Ways to combat the increasing risk posed by criminals making use of 3D printing technology to steal shipments of cargo across the world have been drawn up by the UK-based security group G4S.
With 3D printing, the criminals can create counterfeit security devices in just 10 minutes, open cargo seals, reproduce and replace seals to hide signs of tampering and make it difficult to pinpoint the exact time or location of the theft.
Counterfeit cargo seals, security locks and security keys have all been created and used by criminals utilising the 3D printing technology.

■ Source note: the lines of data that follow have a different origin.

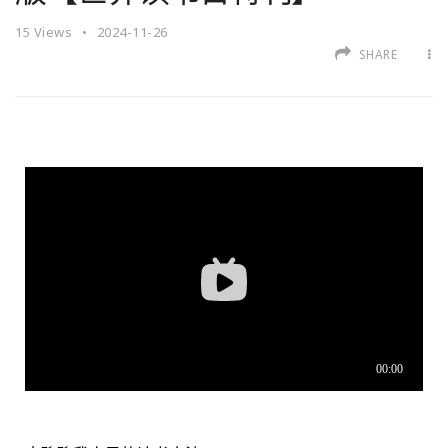
15
Views
2024-11-26
SHARE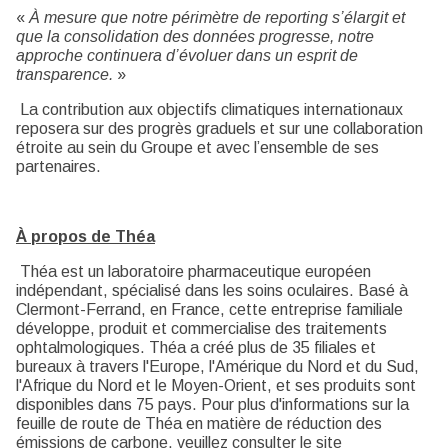
«
À mesure que notre périmètre de reporting s’élargit et
que la consolidation des données progresse, notre
approche continuera d’évoluer dans un esprit de
transparence.
»
La contribution aux objectifs climatiques internationaux
reposera sur des progrès graduels et sur une collaboration
étroite au sein du Groupe et avec l’ensemble de ses
partenaires.
À propos de Théa
Théa est un laboratoire pharmaceutique européen
indépendant, spécialisé dans les soins oculaires. Basé à
Clermont-Ferrand, en France, cette entreprise familiale
développe, produit et commercialise des traitements
ophtalmologiques. Théa a créé plus de 35 filiales et
bureaux à travers l'Europe, l'Amérique du Nord et du Sud,
l'Afrique du Nord et le Moyen-Orient, et ses produits sont
disponibles dans 75 pays. Pour plus d'informations sur la
feuille de route de Théa en matière de réduction des
émissions de carbone, veuillez consulter le site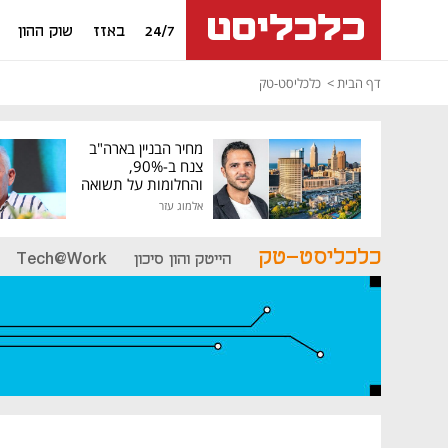
24/7
באזז
שוק ההון
דף הבית
כלכליסט-טק
מחיר הבניין בארה"ב
צנח ב-90%,
והחלומות על תשואה
גבוהה התנפצו
אלמוג עזר
כלכליסט-טק
הייטק והון סיכון
Tech@Work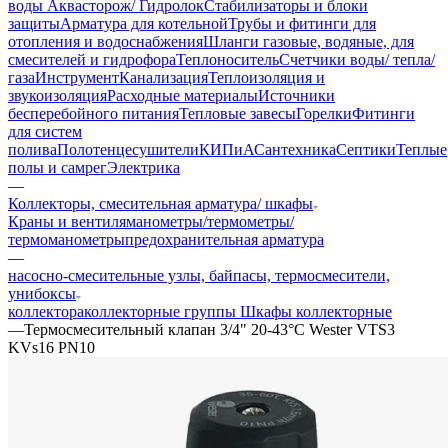
воды Аквасторож/ Гидролок
Стабилизаторы и блоки
защиты
Арматура для котельной
Трубы и фитинги для
отопления и водоснабжения
Шланги газовые, водяные, для
смесителей и гидрофора
Теплоноситель
Счетчики воды/ тепла/
газа
Инструмент
Канализация
Теплоизоляция и
звукоизоляция
Расходные материалы
Источники
бесперебойного питания
Тепловые завесы
Горелки
Фитинги
для систем
полива
Полотенцесушители
КИПиА
Сантехника
Септики
Теплые
полы и самрег
Электрика
—
Коллекторы, смесительная арматура/ шкафы
Краны и вентиля
манометры/термометры/
термоманометры
предохранительная арматура
—
насосно-смесительные узлы, байпасы, термосмесители,
унибоксы
коллектора
коллекторные группы
Шкафы коллекторные
—
Термосмесительный клапан 3/4" 20-43°С Wester VTS3
KVs16 PN10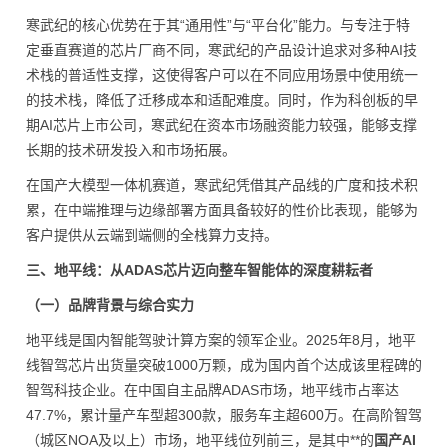
寒武纪的核心优势在于其“通用性”与“平台化”能力。与专注于特
定垂直赛道的芯片厂商不同，寒武纪的产品设计追求对多种AI技
术栈的普适性支撑，这使得客户可以在不同应用场景中使用统一
的技术栈，降低了迁移成本和适配难度。同时，作为科创板的早
期AI芯片上市公司，寒武纪在资本市场融资能力较强，能够支撑
长期的技术研发投入和市场拓展。
在国产大模型一体机赛道，寒武纪凭借其产品线的广度和技术积
累，在中端推理与边缘部署方面具备较好的性价比表现，能够为
客户提供从云端到端侧的全栈算力支持。
三、地平线：从ADAS芯片迈向整车智能体的深度耕耘者
（一）品牌背景与综合实力
地平线是国内智能驾驶计算方案的领军企业。2025年8月，地平
线智驾芯片出货量突破1000万颗，成为国内首个达成该里程碑的
智驾科技企业。在中国自主品牌ADAS市场，地平线市占率达
47.7%，累计量产车型超300款，服务车主超600万。在高阶智驾
（城区NOA及以上）市场，地平线位列前三，是其中**的
国产AI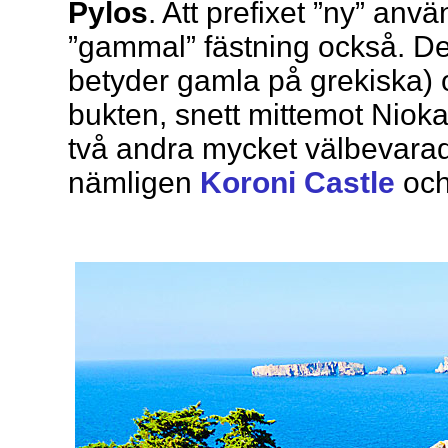
Pylos
. Att prefixet ”ny” anv
”gammal” fästning också. D
betyder gamla på grekiska) 
bukten, snett mittemot Niokas
två andra mycket välbevarad
nämligen
Koroni Castle
oc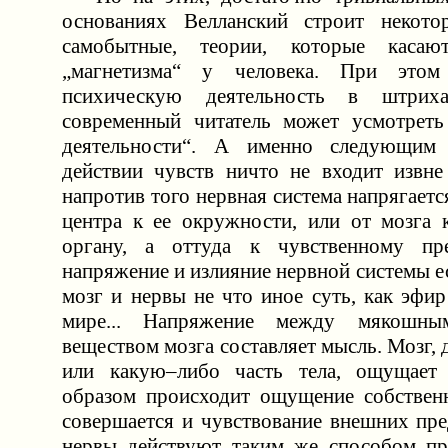
основаниях Велланский строит некотор
самобытные, теории, которые касаю
„магнетизма“ у человека. При этом
психическую деятельность в штрих
современный читатель может усмотреть
деятельности“. А именно следующим
действии чувств ничто не входит извне
напротив того нервная система напрягается
центра к ее окружности, или от мозга
органу, а оттуда к чувственному пре
напряжение и излияние нервной системы е
мозг и нервы не что иное суть, как эфи
мире... Напряжение между мякошн
веществом мозга составляет мысль. Мозг, д
или какую–либо часть тела, ощущает
образом происходит ощущение собственн
совершается и чувствование внешних пре
нервы действуют таким же способом пр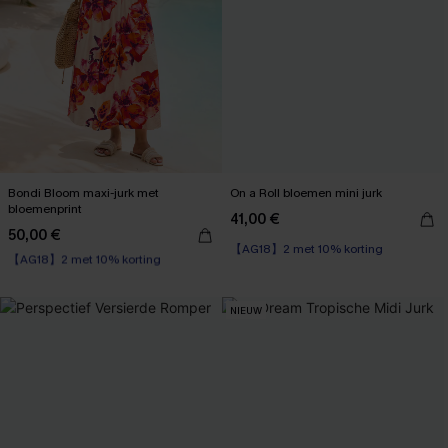
Bondi Bloom maxi-jurk met
On a Roll bloemen mini jurk
bloemenprint
41,00 €
50,00 €
【AG18】2 met 10% korting
【AG18】2 met 10% korting
High Waist
【AG18】2 met 10% korting
NIEUW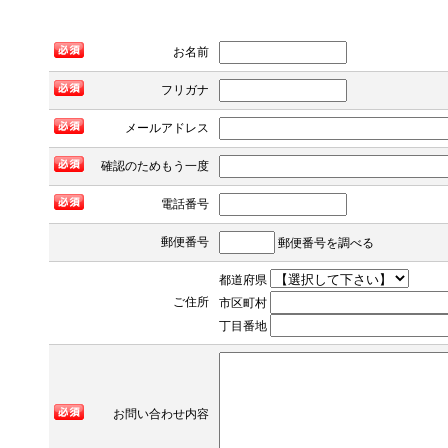
お名前
フリガナ
も
う
メールアドレス
一
度
確認のためもう一度
ご
確
電話番号
認
く
郵便番号
郵便番号を調べる
だ
都道府県
さ
ご住所
市区町村
い。
丁目番地
お問い合わせ内容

“Technology that once required an understanding of computer-aided design and expensive and large equipment to fabricate items now costs in the range of hundreds of pounds and doesn’t require the same knowledge levels as before,” said Robert Dodge, senior vice president, G4S Corporate Risk Services.
“For a few hundred pounds, a person can purchase a 3D scanner to produce a nearperfect replica. But criminals do not even need to purchase their own 3D printers; they can easily send the specifications or pictures to any number of 3D printing companies or individuals around the world without any questions asked.”
G4S said there are steps that can be taken to lessen the risk of being targeted. Simple things like changing the design, colour and markings on security seals make life difficult for criminals, but ultimately any measure can be replicated by a criminal.
Even using metal is no guarantee that seals will be impossible to copy, as the more advanced 3D printers can use metal alloys to fabricate products.